**WRITTEN TASK:**
Reproduce each of the rows below with no changes at all.

**** WORKING DATA

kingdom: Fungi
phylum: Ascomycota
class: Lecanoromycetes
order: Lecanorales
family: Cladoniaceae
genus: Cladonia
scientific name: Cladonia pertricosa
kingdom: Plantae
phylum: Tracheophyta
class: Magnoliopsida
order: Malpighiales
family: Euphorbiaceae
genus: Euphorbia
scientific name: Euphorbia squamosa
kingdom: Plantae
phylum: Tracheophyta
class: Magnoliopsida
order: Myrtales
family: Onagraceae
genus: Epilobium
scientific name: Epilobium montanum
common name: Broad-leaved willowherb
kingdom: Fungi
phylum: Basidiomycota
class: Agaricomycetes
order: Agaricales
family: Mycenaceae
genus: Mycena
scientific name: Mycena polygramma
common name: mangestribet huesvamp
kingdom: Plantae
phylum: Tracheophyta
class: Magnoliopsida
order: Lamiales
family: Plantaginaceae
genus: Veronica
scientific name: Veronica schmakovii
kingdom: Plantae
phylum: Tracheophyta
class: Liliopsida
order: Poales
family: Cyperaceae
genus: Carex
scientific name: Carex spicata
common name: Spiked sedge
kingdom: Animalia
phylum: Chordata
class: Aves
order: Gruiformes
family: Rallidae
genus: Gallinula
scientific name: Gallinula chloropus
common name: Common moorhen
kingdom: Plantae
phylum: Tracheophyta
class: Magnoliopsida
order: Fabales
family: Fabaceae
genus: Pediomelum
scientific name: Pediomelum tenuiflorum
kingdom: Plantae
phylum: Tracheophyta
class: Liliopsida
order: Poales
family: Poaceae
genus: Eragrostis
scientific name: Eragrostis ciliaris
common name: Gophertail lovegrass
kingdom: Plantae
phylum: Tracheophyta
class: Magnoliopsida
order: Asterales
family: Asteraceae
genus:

********

**COMPLETE ANSWER:**
kingdom: Fungi
phylum: Ascomycota
class: Lecanoromycetes
order: Lecanorales
family: Cladoniaceae
genus: Cladonia
scientific name: Cladonia pertricosa
kingdom: Plantae
phylum: Tracheophyta
class: Magnoliopsida
order: Malpighiales
family: Euphorbiaceae
genus: Euphorbia
scientific name: Euphorbia squamosa
kingdom: Plantae
phylum: Tracheophyta
class: Magnoliopsida
order: Myrtales
family: Onagraceae
genus: Epilobium
scientific name: Epilobium montanum
common name: Broad-leaved willowherb
kingdom: Fungi
phylum: Basidiomycota
class: Agaricomycetes
order: Agaricales
family: Mycenaceae
genus: Mycena
scientific name: Mycena polygramma
common name: mangestribet huesvamp
kingdom: Plantae
phylum: Tracheophyta
class: Magnoliopsida
order: Lamiales
family: Plantaginaceae
genus: Veronica
scientific name: Veronica schmakovii
kingdom: Plantae
phylum: Tracheophyta
class: Liliopsida
order: Poales
family: Cyperaceae
genus: Carex
scientific name: Carex spicata
common name: Spiked sedge
kingdom: Animalia
phylum: Chordata
class: Aves
order: Gruiformes
family: Rallidae
genus: Gallinula
scientific name: Gallinula chloropus
common name: Common moorhen
kingdom: Plantae
phylum: Tracheophyta
class: Magnoliopsida
order: Fabales
family: Fabaceae
genus: Pediomelum
scientific name: Pediomelum tenuiflorum
kingdom: Plantae
phylum: Tracheophyta
class: Liliopsida
order: Poales
family: Poaceae
genus: Eragrostis
scientific name: Eragrostis ciliaris
common name: Gophertail lovegrass
kingdom: Plantae
phylum: Tracheophyta
class: Magnoliopsida
order: Asterales
family: Asteraceae
genus:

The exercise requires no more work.